John Doughney, l’ex compagno di scuola, spera che «adesso che Father Bob, così noi lo chiamiamo qui, è diventato Papa» la chiesa possa riaprire.

La famiglia Prevost aveva comprato una piccola villetta nel 1949, un mutuo mensile di 42 dollari. Sin da piccolo, ricorda John, il fratello maggiore del Papa, «Robert giocava a fare il prete». Preparava la tavola come un altare, faceva i segni rituali. «Ma non era un gioco, ci credeva, sapeva che voleva fare il sacerdote», ha ricordato alle schiere di reporter che l’hanno “assaltato” nelle ultime 24 ore e al quale ha gentilmente e con pazienza aperto le porte di casa o, come nel nostro caso, risposto al telefono. Che squilla - confessa - senza interruzioni. Il legame del fratello con la comunità è sempre forte tanto che ogni volta che tornava a Chicago una tappa obbligata era la pizzeria Aurelio’s, catena di origini italiane che però dallo scorso marzo ha chiuso i battenti. «Ma lo aspettano tutti lo stesso», dice.

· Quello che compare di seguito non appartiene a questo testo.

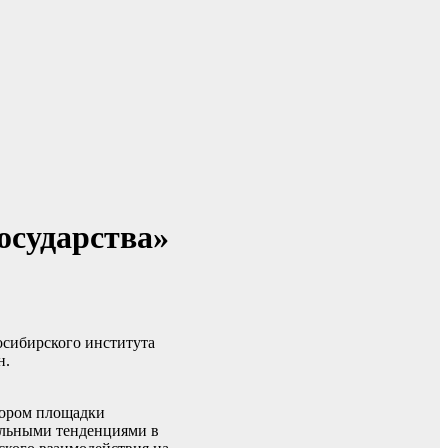
государства»
сибирского института
н.
тором площадки
альными тенденциями в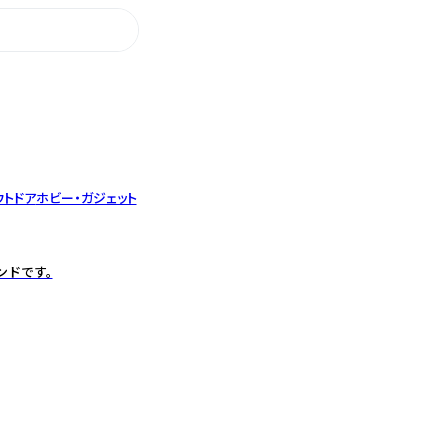
ウトドア
ホビー・ガジェット
ンドです。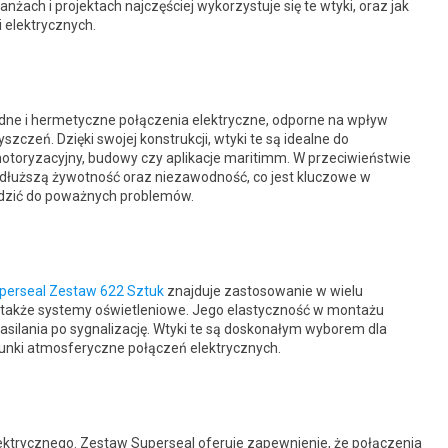
ranżach i projektach najczęściej wykorzystuje się te wtyki, oraz jak
 elektrycznych.
dne i hermetyczne połączenia elektryczne, odporne na wpływ
zeń. Dzięki swojej konstrukcji, wtyki te są idealne do
otoryzacyjny, budowy czy aplikacje maritimm. W przeciwieństwie
dłuższą żywotność oraz niezawodność, co jest kluczowe w
dzić do poważnych problemów.
perseal Zestaw 622 Sztuk
znajduje zastosowanie w wielu
a także systemy oświetleniowe. Jego elastyczność w montażu
asilania po sygnalizację. Wtyki te są doskonałym wyborem dla
unki atmosferyczne połączeń elektrycznych.
ektrycznego. Zestaw Superseal oferuje zapewnienie, że połączenia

I big della città omaggiano il loro figlio più noto, il sindaco Brandon Johnson twitta che «Tutto è fantastico, pure il Papa viene da Chicago». Il governatore JB Pritzker parla di apertura di «un nuovo capitolo in un momento in cui abbiamo bisogno di compassione e unità». La deputata Robin Kelly, del secondo distretto a cui fa capo il South Side di Chicago dove Papa Leone XIV è cresciuto, gli augura di riuscire a «spingere la Chiesa verso una maggiore inclusione».
Intanto qualcuno ricorda che la città ebbe un boom di visibilità (e di turisti con tanto di beneficio per le casse dell’erario municipale) quando nel 2008 un altro primato toccò alla città: Barack Obama, primo afroamericano alla Casa Bianca.
Oggi ci sono già dei gadget in vendita da Etsy, magliette con la scritta «Sweet Pope Chicago», e sulla I-290 un grande cartello pubblicitario è occupato dalla scritta «Da Pope».
«Il Papa è un southsider», dice una donna, Amelie, origini tunisine, ma da trent’anni negli Stati Uniti, riferendosi alle origini South Side della metropoli.
È un sentimento diffuso quello di voler stringere forte l’idea che il Papa è americano e che quel terzo del cammin della sua vita speso a studiare, predicare, insegnare, pregare nel Midwest è la base del suo essere: Wisconsin, Pennsylvania, Illinois, il seminario agostiniano, la Villanova University (qui laurea in matematica) sono i luoghi della formazione in uno schema che curiosamente ricorda quanto il Midwest oggi sia la cartina di tornasole nell’America di Trump. Non più solo sua, visto l’illustre cittadino che Dolton-Chicago può ora vantare.
Ieri già alle 8 del mattino la Holy Name Cathedral era stracolma di persone, fra campane che hanno iniziato a suonare - giovedì - a festa ininterrottamente. Il vescovo Lawrence Sullivan ha ricordato che «come per Francesco», anche per Leone XIV la priorità è «difendere» i poveri, coloro che sono stati lasciati indietro e «dare voce a chi non ce l’ha». «È il Papa di tutti e questa è la cosa più importante».
«Farò sempre tesoro del tempo e della cordiale cena che ho avuto con il cardinale Prevost lo scorso autunno a Chicago», il ricordo personale che ci lascia Miguel H. Diaz, teologo della Loyola University e ambasciatore in Vaticano con Obama. Diaz immagina un pontificato in cui Leone XIV «inviterà i popoli e le nazioni a rifiutare la polarizzazione e la globalizzazione dell’indifferenza che continua a essere una piaga nel mondo». Non solo però Chicago come elemento formativo di Leone XIV. Che, precisa Diaz, «è il secondo Papa dalle Americhe, e il suo pontificato sarà plasmato del mosaico ricco della nuestra America».